In the records below, change every "style guide" to "house rules" and leave everything else untouched.
*** Data shown ***
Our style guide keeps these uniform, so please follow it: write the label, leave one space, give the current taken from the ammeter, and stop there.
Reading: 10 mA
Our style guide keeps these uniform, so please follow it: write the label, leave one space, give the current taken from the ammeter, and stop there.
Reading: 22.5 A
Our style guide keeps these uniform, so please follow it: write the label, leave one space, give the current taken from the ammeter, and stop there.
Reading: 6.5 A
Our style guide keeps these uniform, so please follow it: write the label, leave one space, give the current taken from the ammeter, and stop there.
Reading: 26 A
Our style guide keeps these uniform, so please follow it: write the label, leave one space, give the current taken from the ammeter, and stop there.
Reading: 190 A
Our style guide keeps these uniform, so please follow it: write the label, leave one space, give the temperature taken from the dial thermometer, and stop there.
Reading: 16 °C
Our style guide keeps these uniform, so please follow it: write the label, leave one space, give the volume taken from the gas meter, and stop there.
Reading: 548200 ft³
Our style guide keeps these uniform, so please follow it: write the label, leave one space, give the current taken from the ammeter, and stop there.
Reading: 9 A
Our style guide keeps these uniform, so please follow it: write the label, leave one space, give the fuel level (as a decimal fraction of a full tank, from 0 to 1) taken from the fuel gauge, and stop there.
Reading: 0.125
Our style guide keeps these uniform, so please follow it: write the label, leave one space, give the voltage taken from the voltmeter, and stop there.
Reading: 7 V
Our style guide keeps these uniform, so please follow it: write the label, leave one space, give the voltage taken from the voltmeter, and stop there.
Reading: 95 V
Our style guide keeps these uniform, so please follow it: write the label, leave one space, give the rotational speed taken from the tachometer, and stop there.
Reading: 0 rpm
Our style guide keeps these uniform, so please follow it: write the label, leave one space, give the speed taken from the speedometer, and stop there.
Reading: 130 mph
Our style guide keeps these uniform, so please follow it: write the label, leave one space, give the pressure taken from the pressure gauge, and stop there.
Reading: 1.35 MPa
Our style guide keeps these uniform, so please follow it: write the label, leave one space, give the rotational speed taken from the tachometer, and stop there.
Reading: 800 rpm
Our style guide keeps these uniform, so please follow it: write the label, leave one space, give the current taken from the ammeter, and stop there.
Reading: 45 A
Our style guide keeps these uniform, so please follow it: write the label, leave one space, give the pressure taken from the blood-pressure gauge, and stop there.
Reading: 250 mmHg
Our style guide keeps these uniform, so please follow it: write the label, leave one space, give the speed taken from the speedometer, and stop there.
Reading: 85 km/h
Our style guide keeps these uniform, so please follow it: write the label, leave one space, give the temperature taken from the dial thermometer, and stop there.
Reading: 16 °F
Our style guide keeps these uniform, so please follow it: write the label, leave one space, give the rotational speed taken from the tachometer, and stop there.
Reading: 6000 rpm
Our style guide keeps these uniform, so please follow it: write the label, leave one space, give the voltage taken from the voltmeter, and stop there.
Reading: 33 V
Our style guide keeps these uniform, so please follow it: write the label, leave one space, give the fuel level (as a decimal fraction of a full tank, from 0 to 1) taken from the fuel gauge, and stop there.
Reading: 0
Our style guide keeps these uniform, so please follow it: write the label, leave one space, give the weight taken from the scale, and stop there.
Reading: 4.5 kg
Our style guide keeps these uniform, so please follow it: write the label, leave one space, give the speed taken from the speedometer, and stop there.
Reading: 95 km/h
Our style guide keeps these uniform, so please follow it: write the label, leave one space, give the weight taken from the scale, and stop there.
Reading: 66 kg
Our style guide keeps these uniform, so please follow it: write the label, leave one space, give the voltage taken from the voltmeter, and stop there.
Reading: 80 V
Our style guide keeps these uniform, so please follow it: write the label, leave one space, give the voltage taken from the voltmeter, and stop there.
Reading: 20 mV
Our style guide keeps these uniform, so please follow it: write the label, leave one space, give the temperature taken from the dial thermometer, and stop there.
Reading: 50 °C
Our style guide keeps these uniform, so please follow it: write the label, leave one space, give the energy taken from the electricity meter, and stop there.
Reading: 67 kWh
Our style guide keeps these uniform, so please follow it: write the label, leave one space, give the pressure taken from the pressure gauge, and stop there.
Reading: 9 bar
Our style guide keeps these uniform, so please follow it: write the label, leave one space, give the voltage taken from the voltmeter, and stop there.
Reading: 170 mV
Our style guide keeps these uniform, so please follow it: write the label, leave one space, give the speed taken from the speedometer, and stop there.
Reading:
***
> **Task result**:
Our house rules keeps these uniform, so please follow it: write the label, leave one space, give the current taken from the ammeter, and stop there.
Reading: 10 mA
Our house rules keeps these uniform, so please follow it: write the label, leave one space, give the current taken from the ammeter, and stop there.
Reading: 22.5 A
Our house rules keeps these uniform, so please follow it: write the label, leave one space, give the current taken from the ammeter, and stop there.
Reading: 6.5 A
Our house rules keeps these uniform, so please follow it: write the label, leave one space, give the current taken from the ammeter, and stop there.
Reading: 26 A
Our house rules keeps these uniform, so please follow it: write the label, leave one space, give the current taken from the ammeter, and stop there.
Reading: 190 A
Our house rules keeps these uniform, so please follow it: write the label, leave one space, give the temperature taken from the dial thermometer, and stop there.
Reading: 16 °C
Our house rules keeps these uniform, so please follow it: write the label, leave one space, give the volume taken from the gas meter, and stop there.
Reading: 548200 ft³
Our house rules keeps these uniform, so please follow it: write the label, leave one space, give the current taken from the ammeter, and stop there.
Reading: 9 A
Our house rules keeps these uniform, so please follow it: write the label, leave one space, give the fuel level (as a decimal fraction of a full tank, from 0 to 1) taken from the fuel gauge, and stop there.
Reading: 0.125
Our house rules keeps these uniform, so please follow it: write the label, leave one space, give the voltage taken from the voltmeter, and stop there.
Reading: 7 V
Our house rules keeps these uniform, so please follow it: write the label, leave one space, give the voltage taken from the voltmeter, and stop there.
Reading: 95 V
Our house rules keeps these uniform, so please follow it: write the label, leave one space, give the rotational speed taken from the tachometer, and stop there.
Reading: 0 rpm
Our house rules keeps these uniform, so please follow it: write the label, leave one space, give the speed taken from the speedometer, and stop there.
Reading: 130 mph
Our house rules keeps these uniform, so please follow it: write the label, leave one space, give the pressure taken from the pressure gauge, and stop there.
Reading: 1.35 MPa
Our house rules keeps these uniform, so please follow it: write the label, leave one space, give the rotational speed taken from the tachometer, and stop there.
Reading: 800 rpm
Our house rules keeps these uniform, so please follow it: write the label, leave one space, give the current taken from the ammeter, and stop there.
Reading: 45 A
Our house rules keeps these uniform, so please follow it: write the label, leave one space, give the pressure taken from the blood-pressure gauge, and stop there.
Reading: 250 mmHg
Our house rules keeps these uniform, so please follow it: write the label, leave one space, give the speed taken from the speedometer, and stop there.
Reading: 85 km/h
Our house rules keeps these uniform, so please follow it: write the label, leave one space, give the temperature taken from the dial thermometer, and stop there.
Reading: 16 °F
Our house rules keeps these uniform, so please follow it: write the label, leave one space, give the rotational speed taken from the tachometer, and stop there.
Reading: 6000 rpm
Our house rules keeps these uniform, so please follow it: write the label, leave one space, give the voltage taken from the voltmeter, and stop there.
Reading: 33 V
Our house rules keeps these uniform, so please follow it: write the label, leave one space, give the fuel level (as a decimal fraction of a full tank, from 0 to 1) taken from the fuel gauge, and stop there.
Reading: 0
Our house rules keeps these uniform, so please follow it: write the label, leave one space, give the weight taken from the scale, and stop there.
Reading: 4.5 kg
Our house rules keeps these uniform, so please follow it: write the label, leave one space, give the speed taken from the speedometer, and stop there.
Reading: 95 km/h
Our house rules keeps these uniform, so please follow it: write the label, leave one space, give the weight taken from the scale, and stop there.
Reading: 66 kg
Our house rules keeps these uniform, so please follow it: write the label, leave one space, give the voltage taken from the voltmeter, and stop there.
Reading: 80 V
Our house rules keeps these uniform, so please follow it: write the label, leave one space, give the voltage taken from the voltmeter, and stop there.
Reading: 20 mV
Our house rules keeps these uniform, so please follow it: write the label, leave one space, give the temperature taken from the dial thermometer, and stop there.
Reading: 50 °C
Our house rules keeps these uniform, so please follow it: write the label, leave one space, give the energy taken from the electricity meter, and stop there.
Reading: 67 kWh
Our house rules keeps these uniform, so please follow it: write the label, leave one space, give the pressure taken from the pressure gauge, and stop there.
Reading: 9 bar
Our house rules keeps these uniform, so please follow it: write the label, leave one space, give the voltage taken from the voltmeter, and stop there.
Reading: 170 mV
Our house rules keeps these uniform, so please follow it: write the label, leave one space, give the speed taken from the speedometer, and stop there.
Reading:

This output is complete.